Required actions =>
a) Answer these questions about the standard deviation thread:
(i) Which data set does the opening post give?
(ii) According to Answer 6, when do you divide by n and when by n-1?
(iii) What value did the calculator in Answer 8 return?
b) From the standard deviation thread, return the passage that starts at the words "i have to answer" and ends after "of that value.".
c) Resume the forum thread on computing standard deviation, picking up right after its final post.

Source text =>
Question

What is the standard deviation of the following data set?

8, 2, 9, 10, 6

Answer 1

Find the mean: xbar
Subtract the mean from each data point. (x1-xbar),(x2-xbar)...etc
Square the difference. (x1-xbar)^2,(x2-xbar)^2..etc
Take the average of the square differences
[(x1-xbar)^2+(x2-xbar)^2+...+(xn-xbar)]/n
Take the square root of that average.

Answer 2

i have to answer dont know if there right though 40 or 8

Answer 3

or 10

Answer 4

Well if its sample standard deviation you have to divide by n-1 which is 4. Thats probably how you got 10. But you have to take the square root of that value.

Answer 5

& itss outta 40 & 8 too

Answer 6

40 is not correct. You need to divide by n or n-1
You divide by n if the data set is the population. By n-1 if its a sample.
If we just assume its the population you get sqrt(8). Remember to take the square root

Answer 7

i think itss 10

Answer 8

i did it in a standard deviation calculator & it qive me 3.16228 this & to qet thts is 10

Answer 9

"If you simply want to quantify the variation in a particular set of data, and don't plan to extrapolate to make wider conclusions, then you can compute the SD using n in the denominator. The resulting SD is the SD of those particular values. It makes no sense to compute the SD this way if you want to estimate the SD of the population from which those points were drawn. It only makes sense to use n in the denominator when there is no sampling from a population, there is no desire to make general conclusions."

Stored data =>
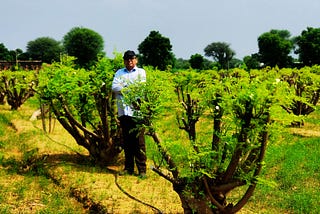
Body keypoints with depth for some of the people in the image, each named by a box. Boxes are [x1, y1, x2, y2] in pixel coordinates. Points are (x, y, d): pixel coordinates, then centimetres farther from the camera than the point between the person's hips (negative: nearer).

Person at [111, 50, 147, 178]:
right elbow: (114, 87, 1)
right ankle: (128, 168, 15)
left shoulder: (141, 72, 12)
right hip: (123, 111, 3)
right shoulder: (119, 73, 19)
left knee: (139, 141, -6)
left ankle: (142, 169, -2)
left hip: (137, 111, -3)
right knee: (127, 141, 7)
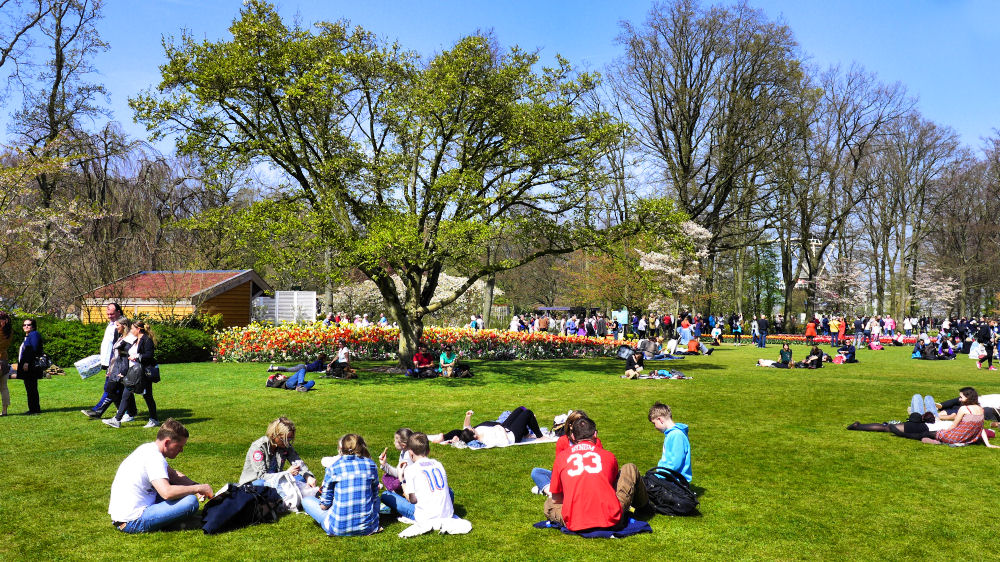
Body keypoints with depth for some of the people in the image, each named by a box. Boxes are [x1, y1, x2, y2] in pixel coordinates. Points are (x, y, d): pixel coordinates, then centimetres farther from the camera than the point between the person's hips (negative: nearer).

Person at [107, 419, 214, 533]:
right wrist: (198, 488, -21)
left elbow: (173, 474, 21)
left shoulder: (148, 448, 11)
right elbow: (167, 493, -33)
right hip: (132, 522, -10)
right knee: (191, 501, -22)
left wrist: (195, 485, 4)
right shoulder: (154, 458, -20)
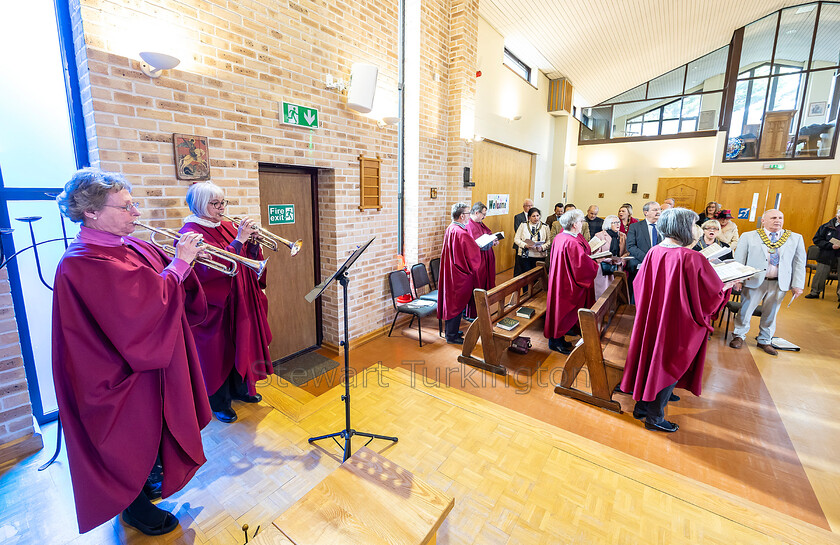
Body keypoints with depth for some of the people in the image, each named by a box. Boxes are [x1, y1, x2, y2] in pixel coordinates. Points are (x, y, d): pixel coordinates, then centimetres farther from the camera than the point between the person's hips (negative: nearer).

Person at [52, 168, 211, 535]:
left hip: (154, 354, 8)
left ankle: (146, 481, 47)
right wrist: (179, 263, -25)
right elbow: (146, 305, -31)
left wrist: (182, 259, -13)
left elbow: (166, 283, 6)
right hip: (124, 369, -8)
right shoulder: (82, 263, -24)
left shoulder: (129, 245, 2)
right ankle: (134, 508, 36)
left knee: (154, 424, 23)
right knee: (132, 434, 12)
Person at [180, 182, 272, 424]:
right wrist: (239, 240, -28)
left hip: (240, 299, 7)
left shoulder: (227, 226, 9)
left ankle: (240, 389, 39)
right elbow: (211, 268, -25)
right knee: (218, 352, 6)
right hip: (215, 304, -7)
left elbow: (250, 259, 9)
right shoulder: (191, 231, -12)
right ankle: (219, 403, 25)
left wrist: (253, 240, -10)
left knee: (242, 344, 18)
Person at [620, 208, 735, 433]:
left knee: (650, 361, 19)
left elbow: (640, 286, 7)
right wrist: (727, 286, 10)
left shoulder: (653, 253, -6)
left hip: (652, 320, 6)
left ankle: (641, 406, 34)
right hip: (677, 326, -5)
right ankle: (654, 417, 24)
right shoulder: (692, 259, -22)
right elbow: (715, 294, -11)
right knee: (670, 367, 11)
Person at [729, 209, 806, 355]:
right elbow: (739, 260, 1)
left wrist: (798, 285, 1)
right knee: (745, 309, 4)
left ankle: (764, 341, 26)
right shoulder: (748, 236, 2)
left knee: (771, 313, 11)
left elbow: (799, 263, 8)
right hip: (754, 280, -2)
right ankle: (739, 336, 21)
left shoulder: (796, 238, 10)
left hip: (780, 283, 2)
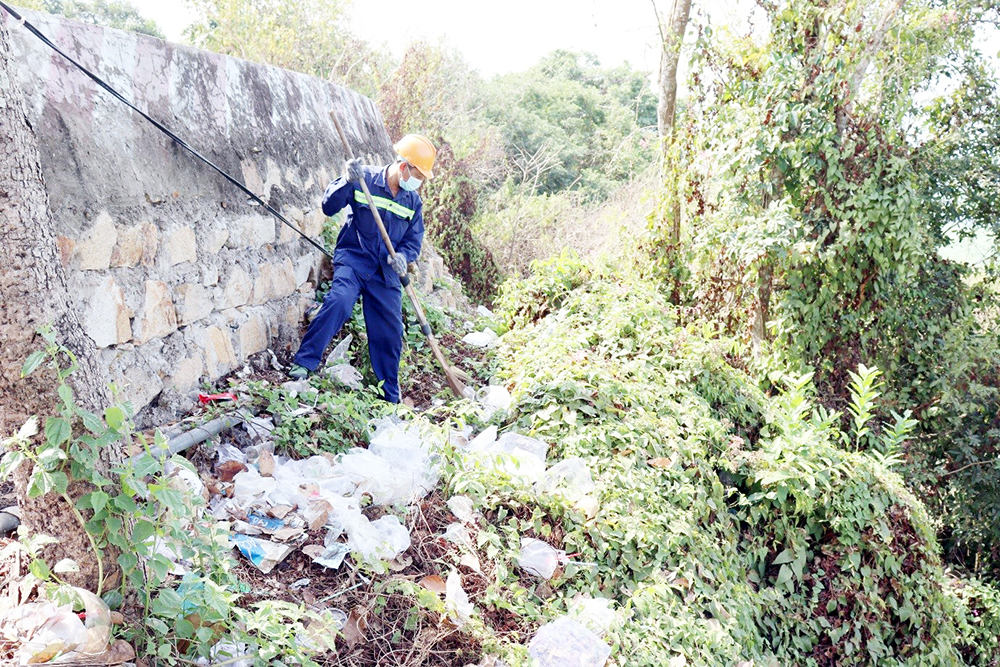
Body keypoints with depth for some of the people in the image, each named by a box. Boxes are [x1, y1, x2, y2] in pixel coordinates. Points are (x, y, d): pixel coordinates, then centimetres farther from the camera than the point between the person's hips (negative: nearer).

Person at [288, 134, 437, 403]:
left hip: (386, 273, 4)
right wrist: (348, 182, -26)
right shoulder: (364, 178, -7)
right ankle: (304, 363, -21)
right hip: (353, 260, -4)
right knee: (340, 300, -32)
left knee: (390, 333, 5)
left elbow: (414, 240, 9)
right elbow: (329, 207, -9)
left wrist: (402, 256, -14)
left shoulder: (413, 202, 6)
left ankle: (391, 398, 22)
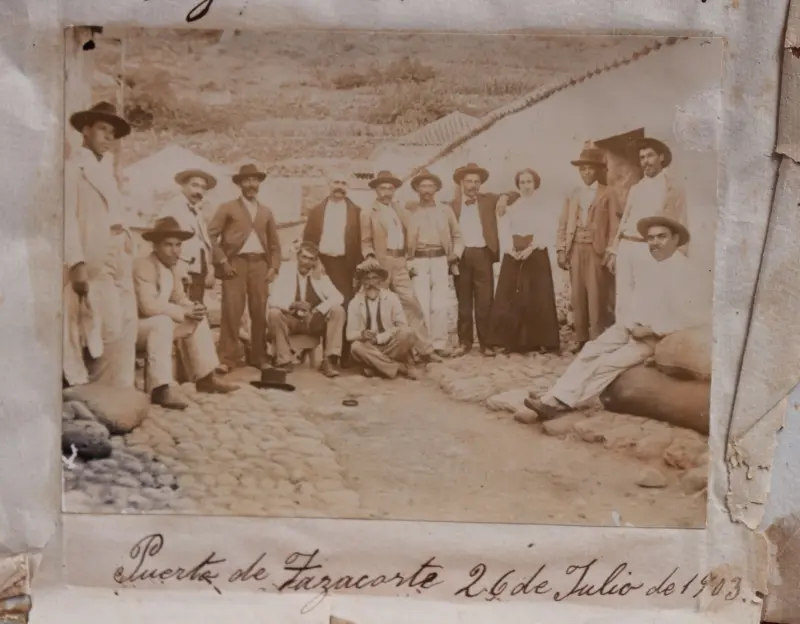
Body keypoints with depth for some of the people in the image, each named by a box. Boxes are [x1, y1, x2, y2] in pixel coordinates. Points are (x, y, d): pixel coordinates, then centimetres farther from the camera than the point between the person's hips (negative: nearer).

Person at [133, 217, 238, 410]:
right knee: (162, 322, -37)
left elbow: (179, 297, 12)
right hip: (134, 325, -10)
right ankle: (160, 389, -44)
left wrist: (192, 308, -12)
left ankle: (205, 378, 8)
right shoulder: (144, 266, -22)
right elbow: (149, 306, -32)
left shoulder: (173, 267, 6)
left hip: (160, 324, 10)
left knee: (199, 321, 9)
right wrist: (184, 312, -25)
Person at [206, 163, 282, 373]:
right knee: (232, 311, -9)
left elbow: (274, 243, 21)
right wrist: (222, 261, -8)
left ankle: (259, 357, 12)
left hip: (260, 264, 4)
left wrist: (274, 267, 8)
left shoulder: (266, 212, 19)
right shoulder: (228, 208, 6)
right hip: (235, 263, -3)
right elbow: (211, 235, 0)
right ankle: (227, 359, -5)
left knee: (259, 312, 3)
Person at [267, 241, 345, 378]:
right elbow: (273, 300, -12)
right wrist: (292, 305, -31)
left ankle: (329, 360, -27)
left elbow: (338, 297, -8)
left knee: (338, 310, -24)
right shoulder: (285, 276, 2)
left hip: (315, 321, 1)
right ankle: (284, 361, -23)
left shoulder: (322, 278, 7)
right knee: (274, 313, -32)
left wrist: (318, 310, -24)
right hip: (291, 321, -1)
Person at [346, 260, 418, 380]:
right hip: (369, 347, 1)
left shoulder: (391, 298, -2)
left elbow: (403, 327, -8)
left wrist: (379, 337, -17)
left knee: (407, 333, -29)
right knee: (356, 347, -33)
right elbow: (350, 334, -2)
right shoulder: (355, 303, -1)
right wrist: (362, 334, -24)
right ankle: (399, 367, -24)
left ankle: (374, 365, -17)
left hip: (390, 344, -1)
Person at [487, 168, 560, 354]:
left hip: (536, 255, -1)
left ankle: (538, 341, -1)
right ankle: (512, 341, 0)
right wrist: (511, 250, -14)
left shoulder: (542, 207, 8)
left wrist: (530, 249, -17)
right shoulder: (511, 208, 12)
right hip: (513, 256, 1)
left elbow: (544, 232, -2)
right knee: (510, 298, -4)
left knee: (538, 299, -5)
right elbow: (505, 232, 3)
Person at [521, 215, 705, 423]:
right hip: (632, 326, 7)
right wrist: (633, 324, -1)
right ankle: (551, 401, -24)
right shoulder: (643, 265, 11)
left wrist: (650, 329, -17)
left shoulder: (685, 271, -13)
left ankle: (559, 404, -22)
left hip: (658, 336, -7)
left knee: (609, 363, -24)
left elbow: (693, 319, -18)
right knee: (589, 352, -15)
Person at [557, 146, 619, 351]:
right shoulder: (573, 195, 16)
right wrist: (561, 249, 0)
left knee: (596, 298, -6)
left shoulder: (608, 194, 4)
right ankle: (582, 339, 12)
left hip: (597, 250, -4)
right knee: (578, 297, 5)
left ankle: (597, 341, -2)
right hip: (575, 250, 4)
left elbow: (614, 226, -2)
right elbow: (563, 225, 11)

Answers for the exercise =>
a)
(i) 8, 2, 9, 10, 6
(ii) Divide by n if the data set is the population, and by n-1 if it is a sample.
(iii) 3.16228

b)
i have to answer dont know if there right though 40 or 8

Answer 3

or 10

Answer 4

Well if its sample standard deviation you have to divide by n-1 which is 4. Thats probably how you got 10. But you have to take the square root of that value.

c)
http://www.graphpad.com/faq/viewfaq.cfm?faq=1382

So we assume the data set given is the sample. Then sqrt(10) is right

Answer 10

yea

Answer 11

The population i mean =/

Answer 12

why Yu put tha sad face .

Answer 13

no 8

Answer 14

Because i would have left that wrong statement there.
So we assume this is the population and use n as the denominator. Gives sqrt(8)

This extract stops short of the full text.